The Privacy Protection Act is not exactly a well-known statute, but Garst is a lawyer, after all. She must have known there were complications to the request for photos — she brought along seven police officers — and would have been well-served to look into the legal issues ahead of time. If she was ignorant of the law before arriving at The Breeze’s newsroom on the morning of April 16, she was enlightened soon thereafter — editor-in-chief Katie Thisdell presented Garst with a copy and explanation of the Privacy Protection Act. Garst reportedly responded by saying The Breeze could turn over its photos or the police would confiscate all the computers, cameras and documents in the newsroom. Thisdell allowed the police to copy the photos.

This is a blatant abuse of power by the authorities, an attempt to intimidate young journalists who were uncertain about their legal standing in the matter and were not given time to contact an attorney. This conscious over-extension of authority perpetrated by Garst and the Harrisonburg Police Department sets a bad example for other investigators looking for help from a local newspaper in an ongoing investigation.

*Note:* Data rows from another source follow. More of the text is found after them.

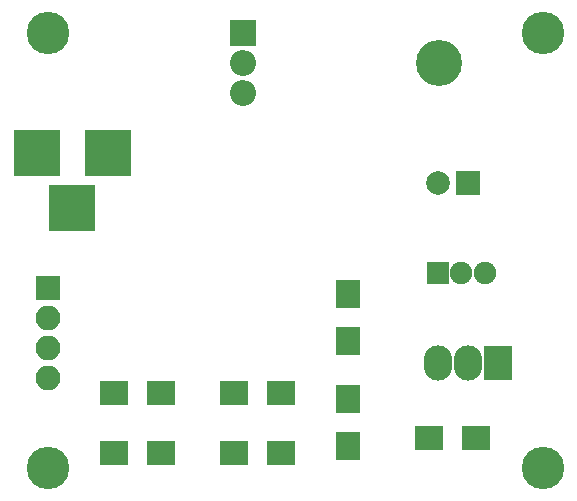
<source format=gbr>
G04 #@! TF.FileFunction,Soldermask,Top*
%FSLAX46Y46*%
G04 Gerber Fmt 4.6, Leading zero omitted, Abs format (unit mm)*
G04 Created by KiCad (PCBNEW 4.0.7) date Tuesday, February 20, 2018 'PMt' 07:47:19 PM*
%MOMM*%
%LPD*%
G01*
G04 APERTURE LIST*
%ADD10C,0.100000*%
%ADD11C,3.600000*%
%ADD12R,2.000000X2.000000*%
%ADD13C,2.000000*%
%ADD14R,2.400000X2.000000*%
%ADD15R,2.400000X2.100000*%
%ADD16R,3.900000X3.900000*%
%ADD17R,2.100000X2.100000*%
%ADD18O,2.100000X2.100000*%
%ADD19O,3.900000X3.900000*%
%ADD20R,2.200000X2.200000*%
%ADD21O,2.200000X2.200000*%
%ADD22R,1.900000X1.900000*%
%ADD23C,1.900000*%
%ADD24R,2.400000X3.000000*%
%ADD25O,2.400000X3.000000*%
%ADD26R,2.100000X2.400000*%
G04 APERTURE END LIST*
D10*
D11*
X96520000Y-19050000D03*
X54610000Y-19050000D03*
D12*
X90170000Y-31750000D03*
D13*
X87670000Y-31750000D03*
D14*
X90900000Y-53340000D03*
X86900000Y-53340000D03*
D15*
X64230000Y-54610000D03*
X60230000Y-54610000D03*
X64230000Y-49530000D03*
X60230000Y-49530000D03*
D16*
X59690000Y-29210000D03*
X53690000Y-29210000D03*
X56690000Y-33910000D03*
D17*
X54610000Y-40640000D03*
D18*
X54610000Y-43180000D03*
X54610000Y-45720000D03*
X54610000Y-48260000D03*
D15*
X70390000Y-54610000D03*
X74390000Y-54610000D03*
X70390000Y-49530000D03*
X74390000Y-49530000D03*
D19*
X87780000Y-21590000D03*
D20*
X71120000Y-19050000D03*
D21*
X71120000Y-21590000D03*
X71120000Y-24130000D03*
D11*
X96520000Y-55880000D03*
X54610000Y-55880000D03*
D22*
X87630000Y-39370000D03*
D23*
X89630000Y-39370000D03*
X91630000Y-39370000D03*
D24*
X92710000Y-46990000D03*
D25*
X90170000Y-46990000D03*
X87630000Y-46990000D03*
D26*
X80010000Y-45180000D03*
X80010000Y-41180000D03*
X80010000Y-50070000D03*
X80010000Y-54070000D03*
M02*

</source>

In all likelihood, The Breeze had the law on its side in the encounter, but the paper’s editors can be forgiven for backing down. Faced with a choice of giving up the photos or halting publication indefinitely (the police officers would have essentially confiscated the entire newsroom), the editors made the right choice. However, the entire situation begs the question: If The Breeze was run by professionals rather than college students, would Garst have showed up at the newsroom door with seven police officers, a search warrant and the threat to confiscate all of the publication’s computers, cameras and documents?

Hopefully, the forces of justice will fall on the side of the free press. The photos, which have yet to be used in the police investigation, have been turned over to a third party until a judge can rule on the issue. The case has not officially begun, but legal experts and newspaper editorials have come out swinging on behalf of The Breeze — Frank LoMonte, executive director of the Student Press Law Center and an attorney, called it “one of the more outrageous cases I have seen lately.” If the case swings in favor of the First Amendment and The Breeze, Garst will likely be fined at least $1,000, in addition to The Breeze’s legal fees.

Ideally, this situation — wherein a student newspaper’s unpublished photographs were reportedly necessary to the prosecution’s case — will never arise again, but that might be asking for too much. At the least, we should be more prepared should history repeat itself: Garst and company paid for an expensive lesson in the freedom of the press, even when the press is run by students. As Thisdell told the Washington Post in the aftermath of the incident, “It’s not our responsibility as journalists to provide this information to the police.”